Tentu dalam batas-batas yang diberikan oleh konstitusi. Indonesia bukanlah negara sekuler yang tak boleh terlibat dalam masalah keyakinan. Indonesia juga bukan negara agama yang hanya mendasarkan pada agama dan keyakinan tertentu.
Bahkan, Amerika sebagai negara sekuler pun memiliki mekanisme untuk bisa masuk ke dalam sengketa atau penyimpangan agama. Negara memang tidak masuk ke dalam wilayah keyakinan, tapi ke dalam wilayah kriminal. Misalnya, ada warga yang mengadu karena ajaran suatu kelompok agama melanggar prinsip kebebasan dan kemanusiaan. Contohnya, kekerasan dan pemaksaan. Pada titik inilah negara akan mengkriminalkan pelakunya, bahkan berujung pada berakhirnya eksistensi kelompok agama tersebut. Artinya, di ujungnya tetap saja negara bisa masuk ke dalam wilayah keyakinan. Mereka mendalilkan bahwa hal itu untuk menyelamatkan nilai-nilai Amerika.

Pada titik inilah negara dan Pemerintah Indonesia harus makin dewasa dalam menyikapi masalah agama dan keyakinan. Sebagai negara yang makin kokoh masuk ke dalam tata nilai demokrasi, ke depan akan makin banyak orang-orang yang membentuk kelompok keyakinan dan agama.
Bahkan, hanya dalam 10 tahun saja telah lahir sejumlah keyakinan baru. Dengan demikian, kematangan negara dalam mengelola hal-hal semacam itu makin urgen dan relevan. Misalnya, apa landasan hukumnya, rujukan nilai apa yang menjadi pegangan, serta bagaimana mekanisme dan kelembagaannya. Sehingga, tak lagi ada kegamangan yang hanya menimbulkan kebingungan dan bahkan eskalasi yang tak perlu.

Jika masalah ini tak segera dimatangkan, ke depan akan lahir banyak konflik horizontal dan habisnya energi kreatif masyarakat. Pemerintah dan negara harus proaktif. Pada dataran ini, kita menyeru kepada masyarakat yang terganggu oleh Ahmadiyah agar tak bertindak anarkis. Kita menyerahkan kelanjutan kasus ini kepada pemerintah dan negara.

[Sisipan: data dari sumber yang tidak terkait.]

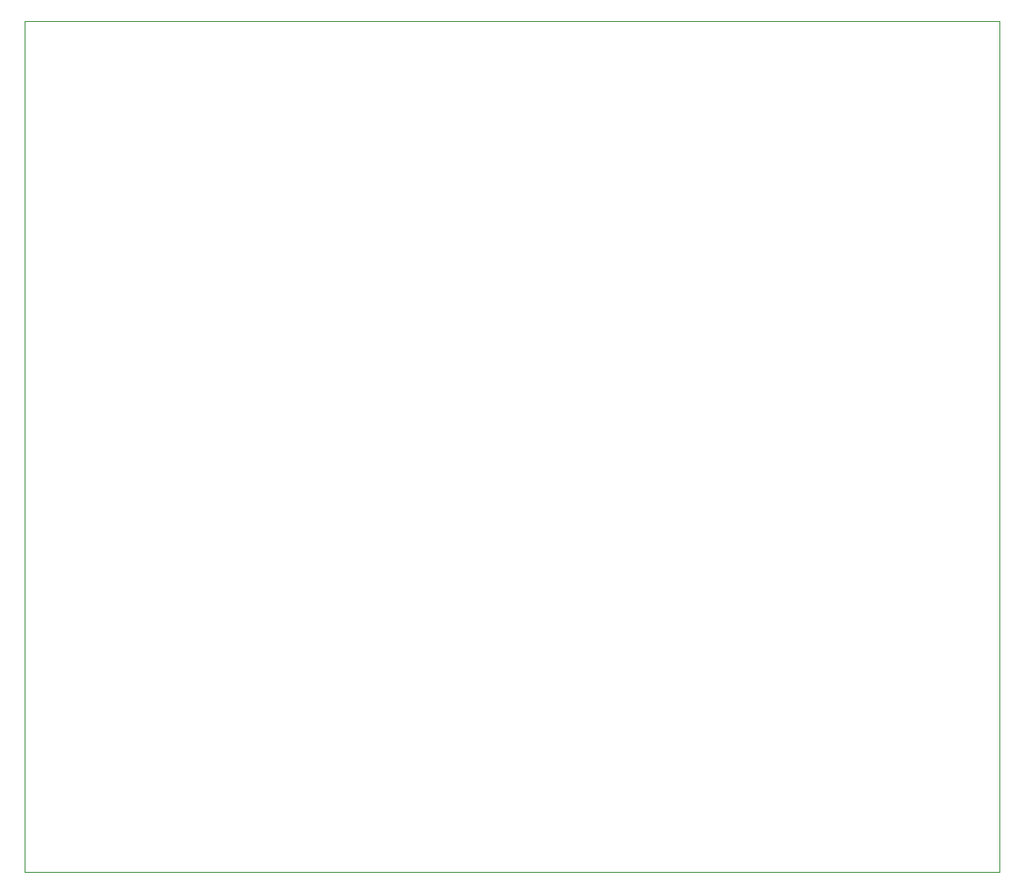
<source format=gbr>
%TF.GenerationSoftware,Altium Limited,Altium Designer,24.9.1 (31)*%
G04 Layer_Color=0*
%FSLAX45Y45*%
%MOMM*%
%TF.SameCoordinates,83ADD26A-4C95-4E02-96E4-27C39B5E4718*%
%TF.FilePolarity,Positive*%
%TF.FileFunction,Profile,NP*%
%TF.Part,Single*%
G01*
G75*
%TA.AperFunction,Profile*%
%ADD68C,0.02540*%
D68*
X8400000Y11450000D02*
X17800000D01*
Y3250000D01*
X8400000D01*
Y11450000D01*
%TF.MD5,0facda93b6c1d7d648c29adbce7b4e96*%
M02*

</source>
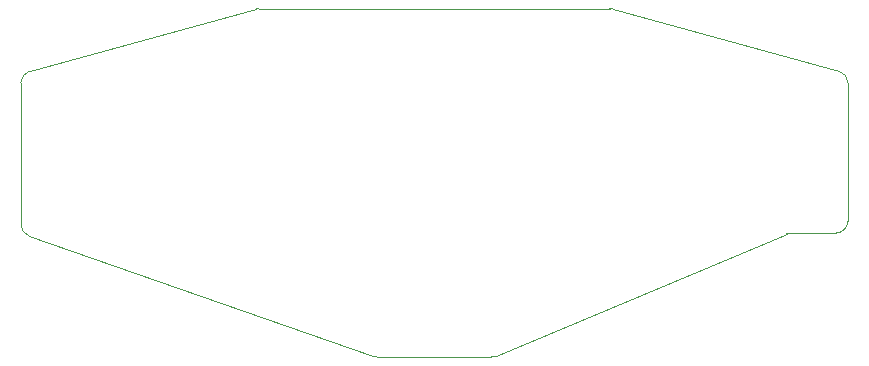
<source format=gm1>
%TF.GenerationSoftware,KiCad,Pcbnew,9.0.6*%
%TF.CreationDate,2025-12-30T17:46:59+00:00*%
%TF.ProjectId,cat-ears-controller,6361742d-6561-4727-932d-636f6e74726f,rev?*%
%TF.SameCoordinates,Original*%
%TF.FileFunction,Profile,NP*%
%FSLAX46Y46*%
G04 Gerber Fmt 4.6, Leading zero omitted, Abs format (unit mm)*
G04 Created by KiCad (PCBNEW 9.0.6) date 2025-12-30 17:46:59*
%MOMM*%
%LPD*%
G01*
G04 APERTURE LIST*
%TA.AperFunction,Profile*%
%ADD10C,0.050000*%
%TD*%
G04 APERTURE END LIST*
D10*
X135000000Y-58500000D02*
X135000000Y-46762123D01*
X84869838Y-40535795D02*
X65734844Y-45797918D01*
X84869838Y-40535795D02*
G75*
G02*
X85134994Y-40499999I265162J-964205D01*
G01*
X114865006Y-40500000D02*
G75*
G02*
X115130162Y-40535796I-6J-1000000D01*
G01*
X65000000Y-46762123D02*
G75*
G02*
X65734838Y-45797896I1000000J23D01*
G01*
X65669650Y-59734377D02*
G75*
G02*
X64999983Y-58790519I330350J943877D01*
G01*
X105185757Y-69921982D02*
G75*
G02*
X104798524Y-69999986I-387157J921782D01*
G01*
X114865006Y-40500000D02*
X100000000Y-40500000D01*
X100000000Y-40500000D02*
X85134994Y-40500000D01*
X134265156Y-45797918D02*
X115130162Y-40535795D01*
X65000000Y-46762123D02*
X65000000Y-58790519D01*
X95169946Y-70000000D02*
X104798524Y-70000000D01*
X95169946Y-70000000D02*
G75*
G02*
X94839591Y-69943873I-46J1000000D01*
G01*
X134265156Y-45797918D02*
G75*
G02*
X134999977Y-46762123I-265156J-964182D01*
G01*
X130201476Y-59500000D02*
X134000000Y-59500000D01*
X105185757Y-69921982D02*
X129814243Y-59578018D01*
X135000000Y-58500000D02*
G75*
G02*
X134000000Y-59500000I-1000000J0D01*
G01*
X65669650Y-59734377D02*
X94839596Y-69943858D01*
X129814243Y-59578018D02*
G75*
G02*
X130201476Y-59500014I387157J-921782D01*
G01*
M02*

</source>
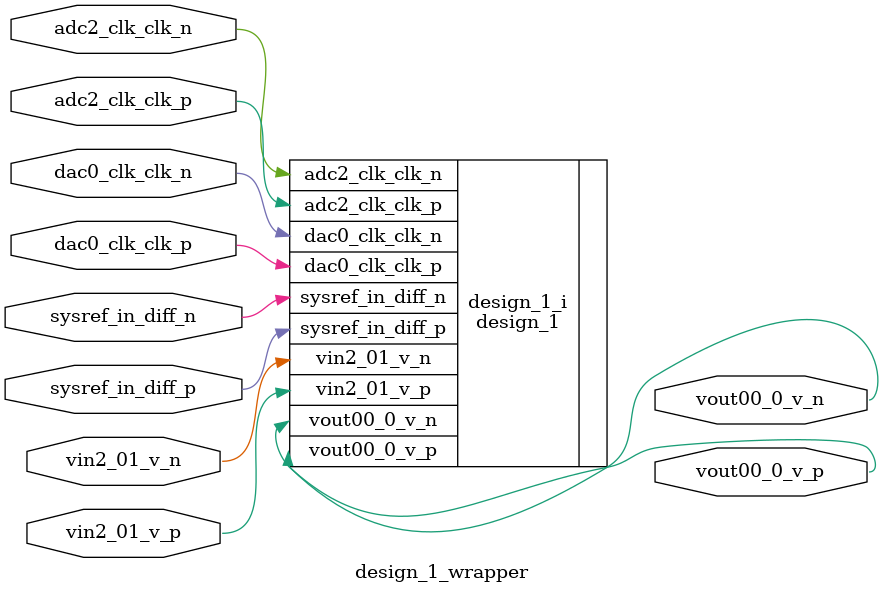
<source format=v>
`timescale 1 ps / 1 ps

module design_1_wrapper
   (adc2_clk_clk_n,
    adc2_clk_clk_p,
    dac0_clk_clk_n,
    dac0_clk_clk_p,
    sysref_in_diff_n,
    sysref_in_diff_p,
    vin2_01_v_n,
    vin2_01_v_p,
    vout00_0_v_n,
    vout00_0_v_p);
  input adc2_clk_clk_n;
  input adc2_clk_clk_p;
  input dac0_clk_clk_n;
  input dac0_clk_clk_p;
  input sysref_in_diff_n;
  input sysref_in_diff_p;
  input vin2_01_v_n;
  input vin2_01_v_p;
  output vout00_0_v_n;
  output vout00_0_v_p;

  wire adc2_clk_clk_n;
  wire adc2_clk_clk_p;
  wire dac0_clk_clk_n;
  wire dac0_clk_clk_p;
  wire sysref_in_diff_n;
  wire sysref_in_diff_p;
  wire vin2_01_v_n;
  wire vin2_01_v_p;
  wire vout00_0_v_n;
  wire vout00_0_v_p;

  design_1 design_1_i
       (.adc2_clk_clk_n(adc2_clk_clk_n),
        .adc2_clk_clk_p(adc2_clk_clk_p),
        .dac0_clk_clk_n(dac0_clk_clk_n),
        .dac0_clk_clk_p(dac0_clk_clk_p),
        .sysref_in_diff_n(sysref_in_diff_n),
        .sysref_in_diff_p(sysref_in_diff_p),
        .vin2_01_v_n(vin2_01_v_n),
        .vin2_01_v_p(vin2_01_v_p),
        .vout00_0_v_n(vout00_0_v_n),
        .vout00_0_v_p(vout00_0_v_p));
endmodule

</source>
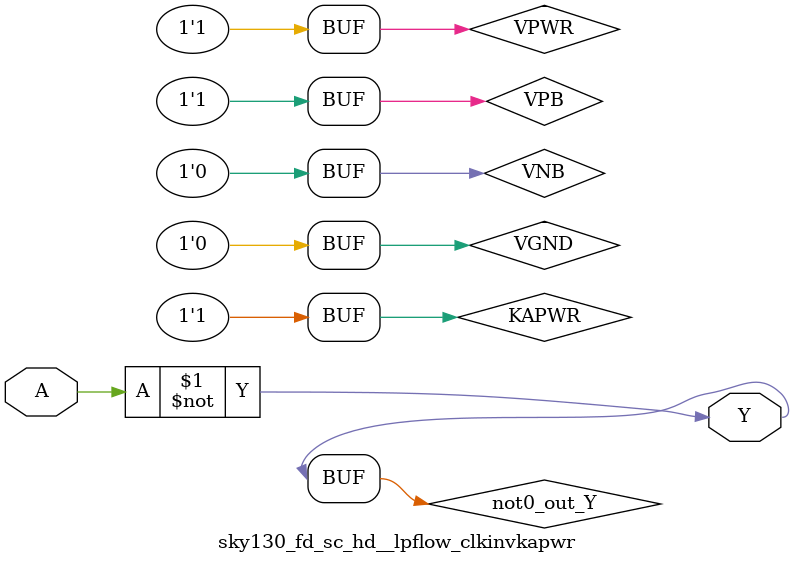
<source format=v>
/*
 * Copyright 2020 The SkyWater PDK Authors
 *
 * Licensed under the Apache License, Version 2.0 (the "License");
 * you may not use this file except in compliance with the License.
 * You may obtain a copy of the License at
 *
 *     https://www.apache.org/licenses/LICENSE-2.0
 *
 * Unless required by applicable law or agreed to in writing, software
 * distributed under the License is distributed on an "AS IS" BASIS,
 * WITHOUT WARRANTIES OR CONDITIONS OF ANY KIND, either express or implied.
 * See the License for the specific language governing permissions and
 * limitations under the License.
 *
 * SPDX-License-Identifier: Apache-2.0
*/


`ifndef SKY130_FD_SC_HD__LPFLOW_CLKINVKAPWR_TIMING_V
`define SKY130_FD_SC_HD__LPFLOW_CLKINVKAPWR_TIMING_V

/**
 * lpflow_clkinvkapwr: Clock tree inverter on keep-alive rail.
 *
 * Verilog simulation timing model.
 */

`timescale 1ns / 1ps
`default_nettype none

`celldefine
module sky130_fd_sc_hd__lpflow_clkinvkapwr (
    Y,
    A
);

    // Module ports
    output Y;
    input  A;

    // Module supplies
    supply1 KAPWR;
    supply1 VPWR ;
    supply0 VGND ;
    supply1 VPB  ;
    supply0 VNB  ;

    // Local signals
    wire not0_out_Y;

    //  Name  Output      Other arguments
    not not0 (not0_out_Y, A              );
    buf buf0 (Y         , not0_out_Y     );

endmodule
`endcelldefine

`default_nettype wire
`endif  // SKY130_FD_SC_HD__LPFLOW_CLKINVKAPWR_TIMING_V

</source>
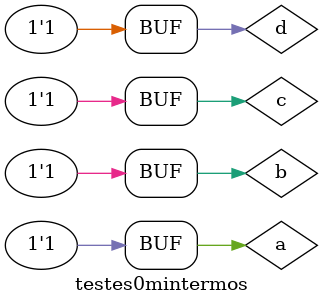
<source format=v>


module s0mintermos (s0,a,b,c,d);
output s0;
input a,b,c,d;
wire t1,t2,t3,t4,t5,t,t7,t8;

and AND1(t1,~a,~b,~c,d);
and AND2(t2,~a,~b,c,~d);
and AND3 (t3, ~a,b,~c,~d);
and AND4 (t4,~a,b,c,d);
and AND5 (t5,a,~b,~c,~d);
and AND6 (t6,a,~b,c,d);
and AND7 (t7,a,b,~c,d);
and AND8 (t8,a,b,c,~d);

or OR1 (s0,t1,t2,t3,t4,t5,t6,t7,t8); 

endmodule //fim s0mintermos

// ---------------------
// -- teste s0 com mintermos
// ---------------------

module testes0mintermos;

wire s0;
reg a,b,c,d;

s0mintermos Teste (s0,a,b,c,d);

 initial begin
      $display("\na  b   c   d  s0\n");
      $monitor("%b  %b   %b   %b  %b", a, b, c, d, s0);
  
	     a=0; b=0; c=0; d=0;  
    #1  a=0; b=0; c=0; d=1;
    #1  a=0; b=0; c=1; d=0;
    #1  a=0; b=0; c=1; d=1;
    #1  a=0; b=1; c=0; d=0;
 	 #1  a=0; b=1; c=0; d=1;
    #1  a=0; b=1; c=1; d=0;
    #1  a=0; b=1; c=1; d=1;
    #1  a=1; b=0; c=0; d=0;
    #1  a=1; b=0; c=0; d=1;
    #1  a=1; b=0; c=1; d=0;
    #1  a=1; b=0; c=1; d=1;
    #1  a=1; b=1; c=0; d=0;
    #1  a=1; b=1; c=0; d=1;
    #1  a=1; b=1; c=1; d=0;
    #1  a=1; b=1; c=1; d=1;


        
    end
    endmodule

//fim testes0mintermos




</source>
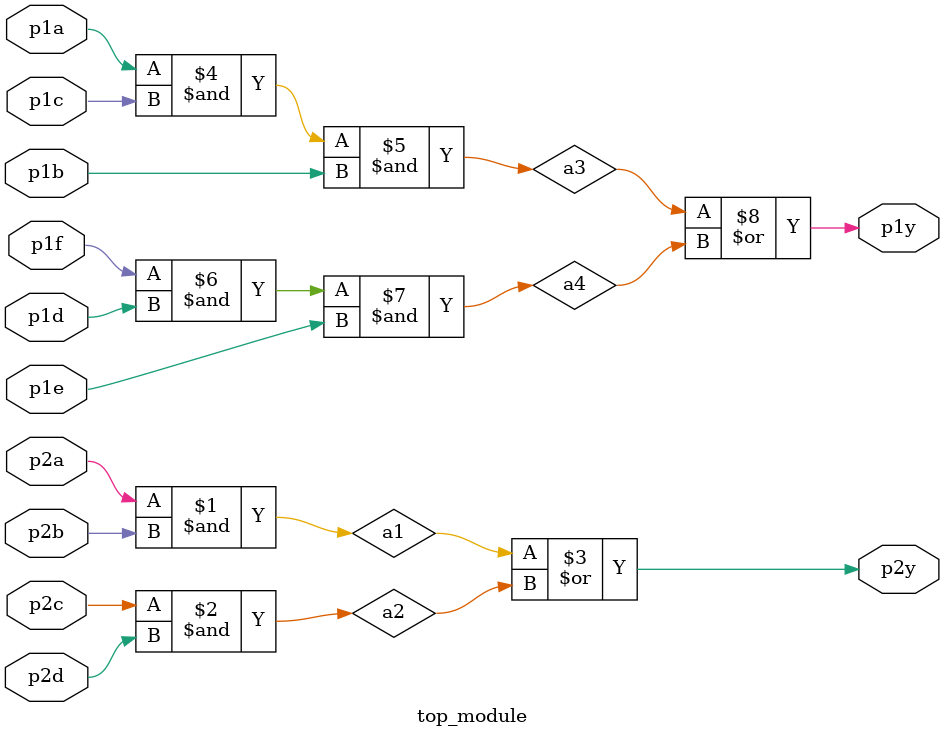
<source format=v>
module top_module ( 
    input p1a, p1b, p1c, p1d, p1e, p1f,p2a, p2b, p2c, p2d,
    output p1y,p2y );
    
    wire a1,a2,a3,a4;
    and(a1,p2a,p2b);
    and(a2,p2c,p2d);
    or(p2y,a1,a2);
    and(a3,p1a,p1c,p1b);
    and(a4,p1f,p1d,p1e);
    or(p1y,a3,a4);
    


endmodule

</source>
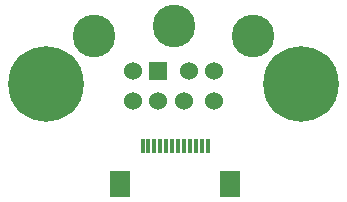
<source format=gts>
%TF.GenerationSoftware,KiCad,Pcbnew,5.1.12-84ad8e8a86~92~ubuntu20.04.1*%
%TF.CreationDate,2021-12-07T00:18:18-06:00*%
%TF.ProjectId,portboard_ffc,706f7274-626f-4617-9264-5f6666632e6b,rev?*%
%TF.SameCoordinates,Original*%
%TF.FileFunction,Soldermask,Top*%
%TF.FilePolarity,Negative*%
%FSLAX46Y46*%
G04 Gerber Fmt 4.6, Leading zero omitted, Abs format (unit mm)*
G04 Created by KiCad (PCBNEW 5.1.12-84ad8e8a86~92~ubuntu20.04.1) date 2021-12-07 00:18:18*
%MOMM*%
%LPD*%
G01*
G04 APERTURE LIST*
%ADD10R,0.300000X1.300000*%
%ADD11R,1.800000X2.200000*%
%ADD12C,1.524000*%
%ADD13C,3.601600*%
%ADD14C,6.400000*%
G04 APERTURE END LIST*
D10*
%TO.C,J1*%
X69806000Y-44886000D03*
X69306000Y-44886000D03*
X68806000Y-44886000D03*
X68306000Y-44886000D03*
X67806000Y-44886000D03*
X67306000Y-44886000D03*
X66806000Y-44886000D03*
X66306000Y-44886000D03*
X65806000Y-44886000D03*
X65306000Y-44886000D03*
X64806000Y-44886000D03*
X64306000Y-44886000D03*
D11*
X62406000Y-48136000D03*
X71706000Y-48136000D03*
%TD*%
D12*
%TO.C,J2*%
X67829000Y-41053000D03*
X65629000Y-41053000D03*
X63529000Y-41053000D03*
X70329000Y-41053000D03*
X70329000Y-38553000D03*
X63529000Y-38553000D03*
G36*
G01*
X64867000Y-39264200D02*
X64867000Y-37841800D01*
G75*
G02*
X64917800Y-37791000I50800J0D01*
G01*
X66340200Y-37791000D01*
G75*
G02*
X66391000Y-37841800I0J-50800D01*
G01*
X66391000Y-39264200D01*
G75*
G02*
X66340200Y-39315000I-50800J0D01*
G01*
X64917800Y-39315000D01*
G75*
G02*
X64867000Y-39264200I0J50800D01*
G01*
G37*
X68229000Y-38553000D03*
D13*
X66929000Y-34753000D03*
X60179000Y-35553000D03*
X73679000Y-35553000D03*
%TD*%
D14*
%TO.C,H2*%
X77724000Y-39624000D03*
%TD*%
%TO.C,H1*%
X56134000Y-39624000D03*
%TD*%
M02*

</source>
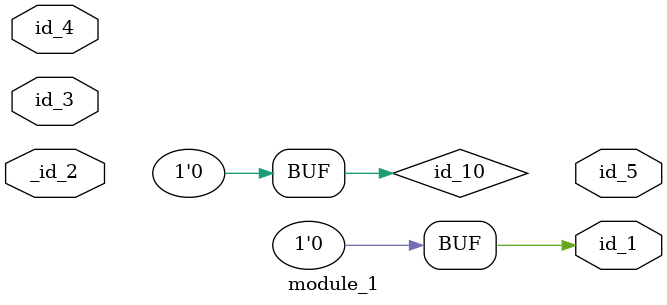
<source format=v>
module module_0 (
    id_1,
    id_2,
    id_3
);
  input wire id_3;
  input wire id_2;
  output wand id_1;
  assign id_1 = id_3;
  assign id_1 = 1 >= 1'd0;
endmodule
module module_1 #(
    parameter id_2 = 32'd82
) (
    id_1,
    _id_2,
    id_3,
    id_4,
    id_5
);
  output wire id_5;
  input wire id_4;
  inout wire id_3;
  inout wire _id_2;
  output tri id_1;
  wire id_6;
  wire id_7;
  wire id_8;
  wire [-1 : (  1  *  id_2  )  ==  1] id_9;
  assign id_1 = 1'b0;
  wire id_10 = id_2;
  module_0 modCall_1 (
      id_1,
      id_10,
      id_10
  );
endmodule

</source>
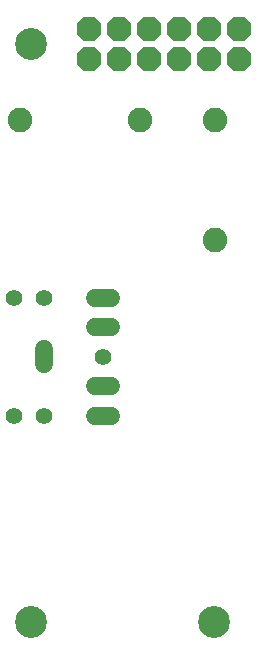
<source format=gbs>
G75*
%MOIN*%
%OFA0B0*%
%FSLAX25Y25*%
%IPPOS*%
%LPD*%
%AMOC8*
5,1,8,0,0,1.08239X$1,22.5*
%
%ADD10C,0.10650*%
%ADD11C,0.05918*%
%ADD12C,0.05524*%
%ADD13C,0.08200*%
%ADD14OC8,0.08200*%
D10*
X0025280Y0024177D03*
X0086303Y0024177D03*
X0025280Y0217091D03*
D11*
X0046689Y0132445D02*
X0051807Y0132445D01*
X0051807Y0122602D02*
X0046689Y0122602D01*
X0046689Y0102917D02*
X0051807Y0102917D01*
X0051807Y0093075D02*
X0046689Y0093075D01*
X0029563Y0110201D02*
X0029563Y0115319D01*
D12*
X0029563Y0132445D03*
X0019720Y0132445D03*
X0019720Y0093075D03*
X0029563Y0093075D03*
X0049248Y0112760D03*
D13*
X0086500Y0151500D03*
X0086500Y0191500D03*
X0061500Y0191500D03*
X0021500Y0191500D03*
D14*
X0044453Y0212091D03*
X0044453Y0222091D03*
X0054453Y0222091D03*
X0054453Y0212091D03*
X0064453Y0212091D03*
X0064453Y0222091D03*
X0074453Y0222091D03*
X0074453Y0212091D03*
X0084453Y0212091D03*
X0084453Y0222091D03*
X0094453Y0222091D03*
X0094453Y0212091D03*
M02*

</source>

Kita harus makin menyadari bahwa kasus Ahmadiyah bukanlah domain kebebasan beragama, tapi penodaan dan penistaan agama. Pada titik ini, kita bisa menempatkan di mana letak film Fitna ataupun buku Satanic Verses. Agama, juga kebebasan, bukanlah tali kolor yang bisa ditarik ke mana-mana dan tak bertepi. Agama ibarat kain sarung. Ia bisa lentur untuk ditafsir, tapi tetap berbentuk dan berbatas. Namun, agama juga bukan kerangkeng besi yang rigid dan kaku.